(YOUR INSTRUCTIONS): Within the records, find every line that includes the word "Left" and copy it.

(RECORDS FOR THIS EXERCISE):

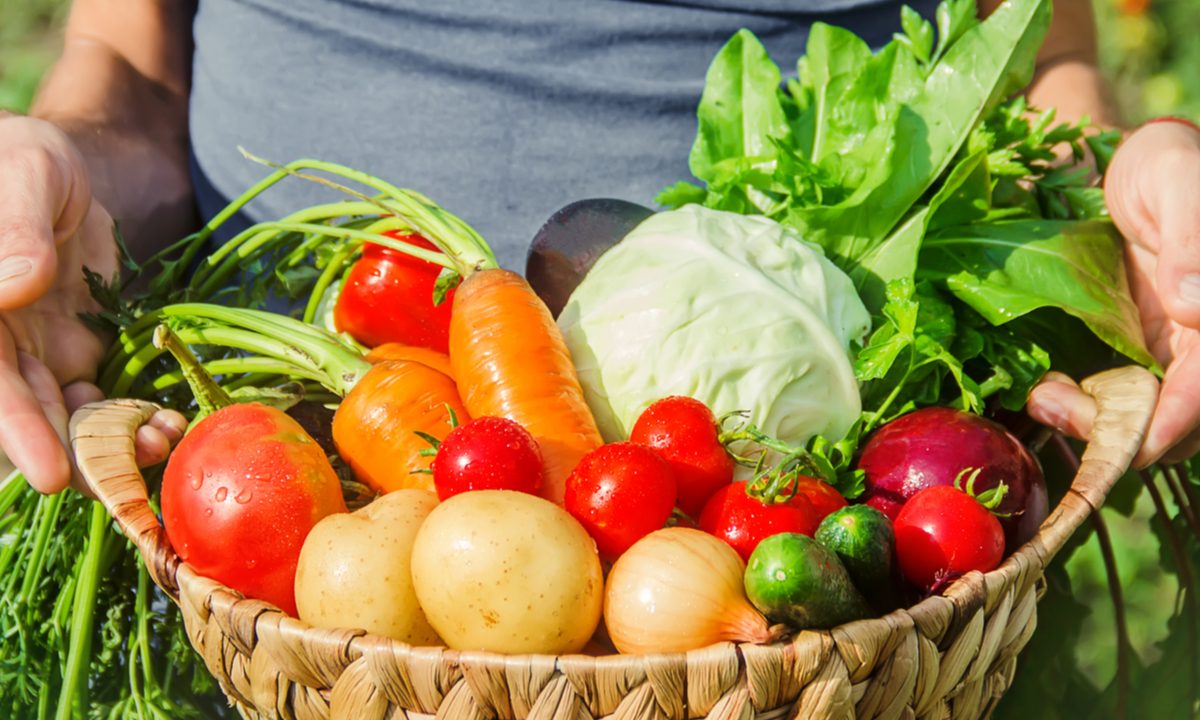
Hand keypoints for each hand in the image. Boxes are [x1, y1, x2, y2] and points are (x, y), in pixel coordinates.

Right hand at [0, 114, 184, 492]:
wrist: (52, 166)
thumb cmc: (18, 159)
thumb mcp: (23, 174)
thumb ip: (15, 229)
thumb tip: (15, 287)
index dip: (15, 427)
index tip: (52, 472)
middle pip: (24, 415)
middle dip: (74, 457)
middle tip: (121, 488)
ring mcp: (33, 355)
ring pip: (65, 417)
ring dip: (109, 445)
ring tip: (161, 449)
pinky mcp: (74, 353)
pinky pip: (100, 398)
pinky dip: (130, 419)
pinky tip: (167, 427)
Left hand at [1028, 120, 1199, 466]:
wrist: (1140, 163)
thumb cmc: (1169, 165)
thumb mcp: (1180, 184)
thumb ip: (1192, 241)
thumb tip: (1195, 306)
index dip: (1179, 417)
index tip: (1141, 444)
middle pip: (1181, 414)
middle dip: (1125, 430)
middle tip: (1057, 406)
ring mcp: (1171, 347)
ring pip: (1146, 412)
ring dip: (1095, 421)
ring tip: (1043, 397)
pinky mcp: (1137, 347)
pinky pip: (1116, 392)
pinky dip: (1082, 403)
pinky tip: (1045, 388)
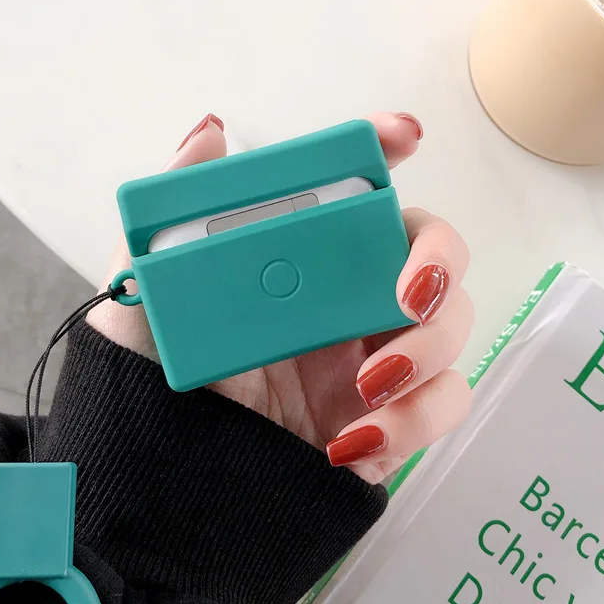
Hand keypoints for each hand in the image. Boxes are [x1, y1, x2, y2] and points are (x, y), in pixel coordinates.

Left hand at [87, 112, 472, 483]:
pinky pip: (438, 406)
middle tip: (408, 292)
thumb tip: (209, 134)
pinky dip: (412, 424)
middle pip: (432, 251)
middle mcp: (349, 294)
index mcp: (304, 256)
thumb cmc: (156, 372)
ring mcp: (375, 353)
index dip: (389, 150)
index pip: (359, 187)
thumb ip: (177, 214)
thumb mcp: (149, 291)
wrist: (166, 469)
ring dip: (429, 349)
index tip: (401, 136)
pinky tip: (353, 444)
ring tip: (368, 387)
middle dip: (437, 260)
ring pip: (453, 326)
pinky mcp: (389, 414)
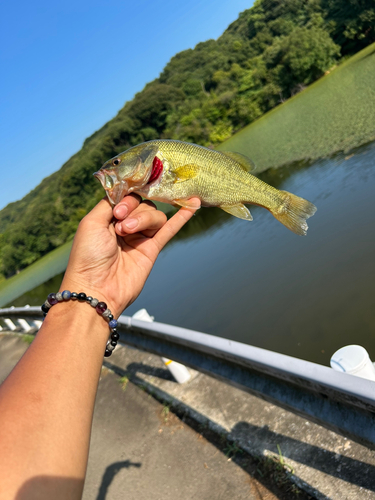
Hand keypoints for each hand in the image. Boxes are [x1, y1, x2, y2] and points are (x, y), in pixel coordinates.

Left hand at [60, 195, 197, 316]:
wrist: (97, 288)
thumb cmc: (88, 256)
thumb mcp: (91, 222)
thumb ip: (109, 203)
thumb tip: (125, 191)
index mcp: (109, 218)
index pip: (127, 197)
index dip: (127, 199)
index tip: (120, 209)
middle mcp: (126, 226)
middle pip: (143, 204)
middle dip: (134, 210)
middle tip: (121, 225)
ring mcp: (140, 238)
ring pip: (155, 216)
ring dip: (144, 219)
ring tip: (128, 232)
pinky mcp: (152, 249)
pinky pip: (169, 230)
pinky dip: (181, 218)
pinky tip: (192, 205)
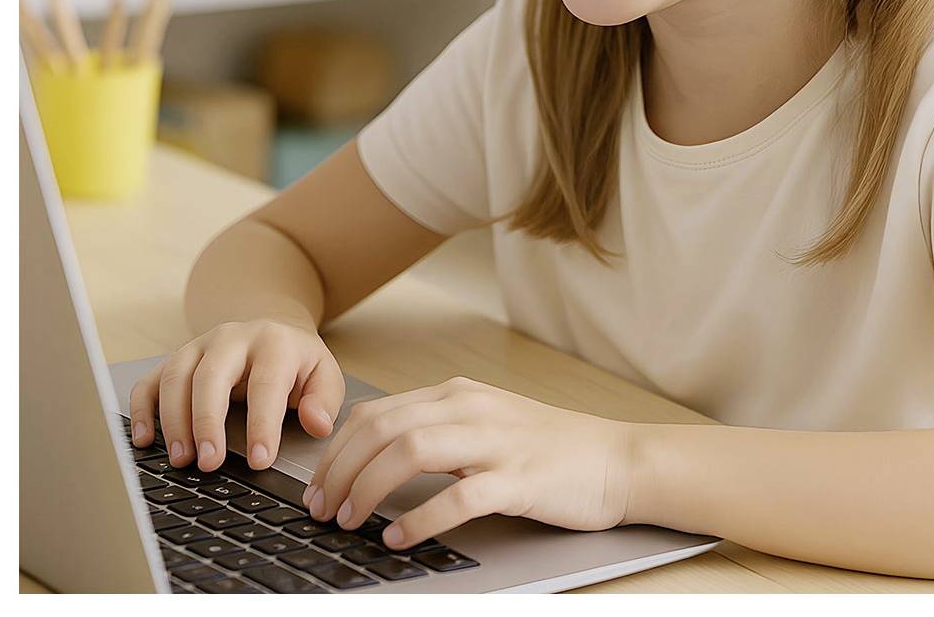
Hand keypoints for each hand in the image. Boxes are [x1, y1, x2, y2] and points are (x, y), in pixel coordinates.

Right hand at [128, 318, 344, 470]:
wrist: (273, 331)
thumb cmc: (297, 363)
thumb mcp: (323, 375)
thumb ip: (324, 400)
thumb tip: (316, 424)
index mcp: (274, 343)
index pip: (266, 384)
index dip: (262, 425)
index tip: (261, 461)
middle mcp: (233, 339)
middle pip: (211, 376)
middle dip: (207, 422)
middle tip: (209, 463)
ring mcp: (200, 346)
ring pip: (176, 376)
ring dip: (174, 420)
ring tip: (181, 459)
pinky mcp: (176, 358)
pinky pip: (150, 380)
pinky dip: (143, 409)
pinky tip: (145, 440)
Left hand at [302, 375, 636, 549]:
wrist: (616, 460)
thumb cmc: (550, 449)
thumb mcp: (486, 425)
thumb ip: (438, 432)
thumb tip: (375, 460)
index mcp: (458, 394)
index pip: (376, 412)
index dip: (336, 450)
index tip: (317, 486)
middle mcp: (472, 409)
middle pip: (384, 428)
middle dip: (340, 471)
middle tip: (320, 509)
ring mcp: (496, 441)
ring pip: (411, 451)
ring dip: (368, 489)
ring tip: (348, 521)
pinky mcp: (519, 478)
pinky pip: (457, 497)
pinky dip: (419, 519)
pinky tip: (399, 539)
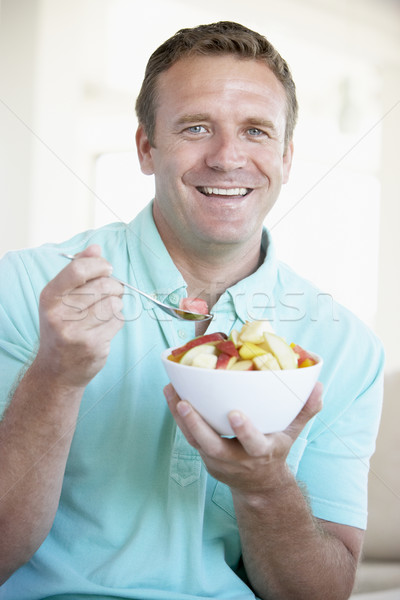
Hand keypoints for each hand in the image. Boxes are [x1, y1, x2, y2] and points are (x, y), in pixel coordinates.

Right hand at [35, 245, 124, 387]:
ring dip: (116, 304)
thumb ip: (78, 270)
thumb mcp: (61, 297)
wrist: (57, 370)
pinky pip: (118, 321)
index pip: (79, 269)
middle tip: (112, 292)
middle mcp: (59, 314)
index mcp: (50, 297)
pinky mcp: (93, 346)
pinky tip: (105, 326)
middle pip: (103, 286)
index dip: (100, 265)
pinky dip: (117, 320)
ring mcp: (76, 332)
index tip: (106, 269)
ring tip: (106, 310)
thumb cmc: (62, 327)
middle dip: (114, 286)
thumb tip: (96, 248)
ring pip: (114, 303)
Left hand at [164, 382, 322, 495]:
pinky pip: (189, 436)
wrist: (258, 486)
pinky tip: (171, 394)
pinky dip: (178, 417)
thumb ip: (305, 410)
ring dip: (180, 417)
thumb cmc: (275, 450)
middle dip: (197, 425)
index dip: (244, 431)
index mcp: (260, 453)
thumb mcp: (292, 434)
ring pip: (194, 440)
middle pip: (213, 445)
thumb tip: (319, 386)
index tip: (235, 414)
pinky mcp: (204, 455)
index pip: (253, 445)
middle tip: (184, 403)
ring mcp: (217, 460)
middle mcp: (236, 460)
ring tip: (170, 390)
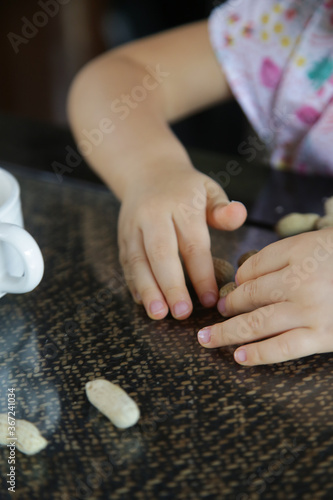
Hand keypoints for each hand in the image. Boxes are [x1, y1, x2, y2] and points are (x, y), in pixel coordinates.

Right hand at [118, 165, 245, 319]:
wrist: (147, 171)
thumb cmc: (185, 188)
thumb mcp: (209, 190)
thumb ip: (223, 208)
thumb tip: (239, 215)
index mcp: (180, 204)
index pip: (193, 243)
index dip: (202, 274)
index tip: (211, 299)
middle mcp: (153, 214)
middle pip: (161, 253)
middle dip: (171, 285)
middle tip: (182, 313)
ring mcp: (133, 226)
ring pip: (138, 260)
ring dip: (148, 289)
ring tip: (158, 314)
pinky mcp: (123, 237)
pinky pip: (127, 262)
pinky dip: (134, 284)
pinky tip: (144, 303)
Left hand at [197, 228, 332, 364]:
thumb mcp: (319, 242)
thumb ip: (284, 255)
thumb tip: (246, 276)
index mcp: (300, 252)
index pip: (253, 267)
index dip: (238, 280)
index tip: (234, 290)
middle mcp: (300, 280)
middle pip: (249, 295)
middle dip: (228, 306)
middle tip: (215, 314)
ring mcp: (310, 310)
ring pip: (257, 322)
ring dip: (227, 332)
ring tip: (207, 339)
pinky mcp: (323, 336)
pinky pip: (283, 347)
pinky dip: (258, 354)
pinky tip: (239, 357)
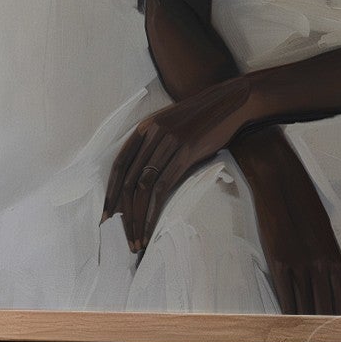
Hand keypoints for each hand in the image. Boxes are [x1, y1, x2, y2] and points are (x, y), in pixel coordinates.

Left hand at [104, 79, 251, 253]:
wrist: (233, 101)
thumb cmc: (206, 118)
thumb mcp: (174, 126)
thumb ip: (158, 145)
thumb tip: (147, 178)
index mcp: (144, 127)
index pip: (118, 165)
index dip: (110, 192)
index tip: (107, 215)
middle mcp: (152, 133)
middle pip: (127, 180)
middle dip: (122, 213)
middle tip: (122, 237)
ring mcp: (168, 142)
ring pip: (142, 187)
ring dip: (137, 218)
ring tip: (137, 240)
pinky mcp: (186, 151)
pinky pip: (162, 188)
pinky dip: (153, 211)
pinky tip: (151, 228)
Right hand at [238, 132, 340, 315]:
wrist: (279, 181)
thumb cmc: (301, 204)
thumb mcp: (322, 232)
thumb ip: (324, 257)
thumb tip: (324, 281)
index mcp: (335, 256)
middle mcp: (322, 264)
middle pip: (327, 308)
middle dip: (326, 330)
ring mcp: (301, 265)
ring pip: (307, 307)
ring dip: (308, 328)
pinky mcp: (280, 263)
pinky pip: (287, 298)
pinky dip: (290, 316)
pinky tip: (291, 330)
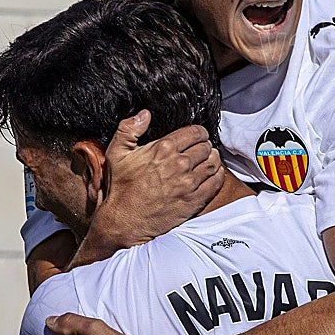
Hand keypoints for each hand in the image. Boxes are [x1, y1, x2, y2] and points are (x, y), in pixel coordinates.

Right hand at [94, 110, 223, 246]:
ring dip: (213, 159)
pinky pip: (216, 183)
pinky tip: (212, 175)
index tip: (197, 137)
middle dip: (205, 146)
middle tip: (202, 150)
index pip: (195, 132)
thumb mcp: (116, 153)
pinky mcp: (194, 200)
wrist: (124, 220)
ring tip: (208, 161)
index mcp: (163, 148)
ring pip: (213, 163)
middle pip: (205, 147)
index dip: (199, 133)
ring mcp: (188, 183)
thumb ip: (128, 129)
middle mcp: (179, 163)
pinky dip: (218, 176)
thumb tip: (145, 114)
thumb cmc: (121, 188)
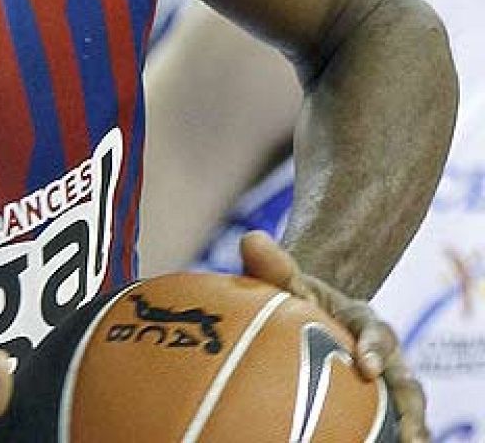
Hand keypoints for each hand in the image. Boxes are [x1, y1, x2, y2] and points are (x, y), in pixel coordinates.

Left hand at [239, 231, 428, 442]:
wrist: (312, 307)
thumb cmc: (297, 296)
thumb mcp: (288, 279)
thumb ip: (273, 264)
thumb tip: (252, 239)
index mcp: (366, 321)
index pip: (377, 332)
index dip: (375, 348)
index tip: (366, 366)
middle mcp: (385, 353)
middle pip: (406, 381)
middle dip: (410, 407)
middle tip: (407, 432)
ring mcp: (384, 379)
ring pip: (406, 407)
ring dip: (411, 429)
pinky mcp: (378, 401)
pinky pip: (386, 422)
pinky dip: (388, 435)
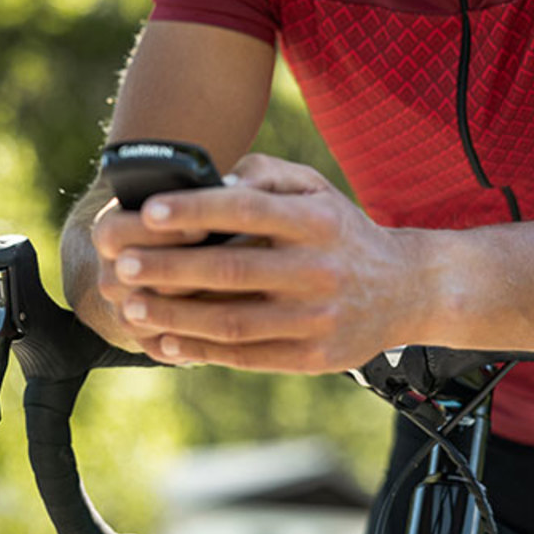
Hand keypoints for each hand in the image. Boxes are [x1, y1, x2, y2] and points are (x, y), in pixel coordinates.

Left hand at [90, 153, 435, 373]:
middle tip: (125, 264)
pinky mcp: (314, 358)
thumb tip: (213, 176)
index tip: (149, 211)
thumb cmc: (341, 232)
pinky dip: (201, 351)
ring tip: (132, 305)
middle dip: (170, 268)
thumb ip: (265, 175)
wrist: (408, 290)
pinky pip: (246, 356)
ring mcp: (317, 318)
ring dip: (175, 316)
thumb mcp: (317, 189)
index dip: (196, 209)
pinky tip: (166, 340)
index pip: (248, 209)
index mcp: (317, 221)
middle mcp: (319, 270)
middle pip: (231, 271)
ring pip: (232, 321)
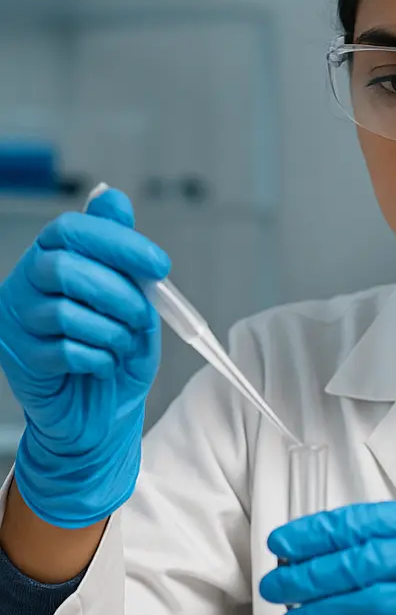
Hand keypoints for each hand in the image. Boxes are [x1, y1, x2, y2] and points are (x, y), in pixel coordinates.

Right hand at [0, 188, 170, 527]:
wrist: (102, 417)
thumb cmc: (117, 353)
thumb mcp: (135, 303)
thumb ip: (123, 257)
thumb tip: (112, 197)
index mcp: (54, 260)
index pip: (72, 230)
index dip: (118, 242)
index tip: (160, 265)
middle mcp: (26, 285)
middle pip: (63, 268)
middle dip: (118, 292)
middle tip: (142, 315)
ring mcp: (18, 323)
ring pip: (65, 312)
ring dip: (112, 331)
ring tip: (123, 345)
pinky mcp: (21, 360)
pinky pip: (63, 350)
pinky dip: (99, 358)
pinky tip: (104, 365)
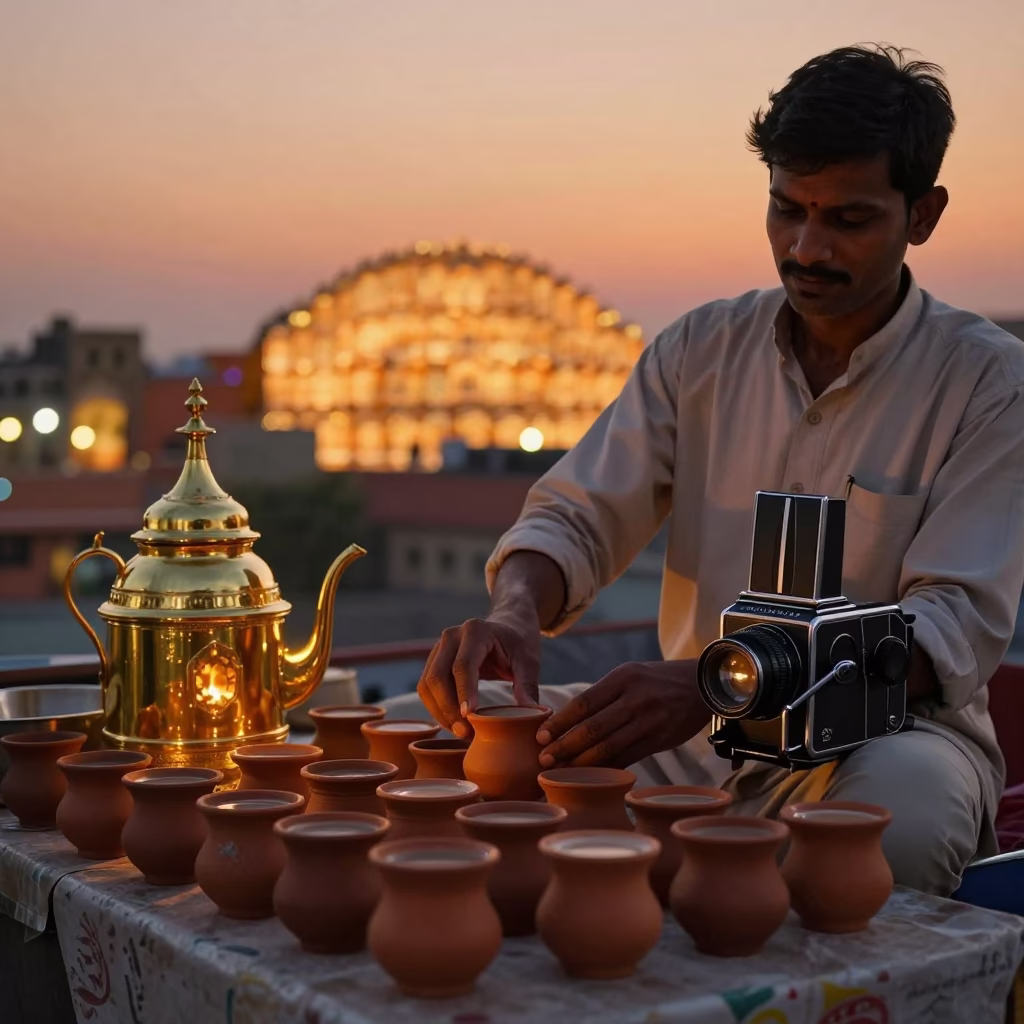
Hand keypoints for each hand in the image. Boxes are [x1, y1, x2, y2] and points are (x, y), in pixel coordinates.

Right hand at [417, 615, 540, 737]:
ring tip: (460, 732)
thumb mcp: (528, 661)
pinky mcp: (434, 660)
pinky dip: (436, 707)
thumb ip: (528, 685)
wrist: (508, 626)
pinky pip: (426, 687)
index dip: (464, 692)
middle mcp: (452, 636)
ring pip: (427, 684)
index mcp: (476, 631)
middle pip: (437, 676)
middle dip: (448, 708)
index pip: (463, 665)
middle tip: (465, 733)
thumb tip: (531, 713)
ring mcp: (439, 647)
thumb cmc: (519, 644)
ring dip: (439, 712)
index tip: (469, 717)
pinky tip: (452, 723)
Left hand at [536, 661, 711, 768]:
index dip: (560, 723)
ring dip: (581, 763)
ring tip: (561, 772)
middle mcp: (635, 699)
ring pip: (608, 747)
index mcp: (622, 678)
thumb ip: (603, 696)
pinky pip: (627, 758)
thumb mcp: (630, 675)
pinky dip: (606, 769)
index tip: (540, 736)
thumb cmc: (656, 681)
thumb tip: (565, 722)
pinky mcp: (659, 740)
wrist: (703, 685)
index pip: (583, 703)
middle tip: (544, 759)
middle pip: (592, 728)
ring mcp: (649, 721)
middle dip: (564, 746)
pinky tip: (590, 776)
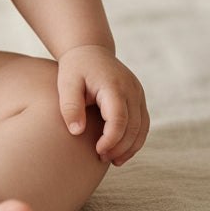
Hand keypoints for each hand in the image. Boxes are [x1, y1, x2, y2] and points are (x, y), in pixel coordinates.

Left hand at [57, 46, 148, 165]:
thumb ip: (70, 106)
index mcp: (113, 85)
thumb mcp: (66, 83)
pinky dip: (135, 140)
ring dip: (130, 147)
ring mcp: (138, 93)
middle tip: (101, 158)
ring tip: (112, 160)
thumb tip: (77, 132)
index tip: (97, 151)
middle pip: (133, 126)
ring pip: (142, 128)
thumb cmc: (75, 68)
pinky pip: (143, 124)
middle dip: (120, 147)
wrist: (90, 49)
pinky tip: (121, 151)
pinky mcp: (139, 98)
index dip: (111, 139)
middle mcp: (131, 89)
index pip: (118, 118)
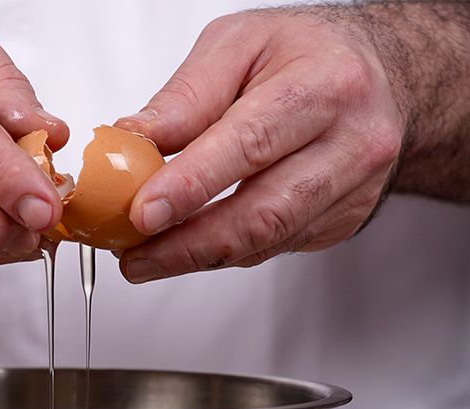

(ANSWER TO THE PROBLEM):
Left hand at [1028, 120, 1199, 466]:
Left hand at [87, 112, 472, 483]:
Left hand at [60, 195, 197, 316]:
Left hand at [302, 375, 636, 549]:
Left hand at [164, 382, 322, 495]:
Left hand at [197, 228, 332, 364]:
Left hand at [104, 79, 251, 253]:
Left hand at [239, 231, 428, 442]:
Left hand at [90, 153, 435, 373]:
Left hand at [536, 661, 711, 768]:
Left hand at [57, 46, 148, 165]:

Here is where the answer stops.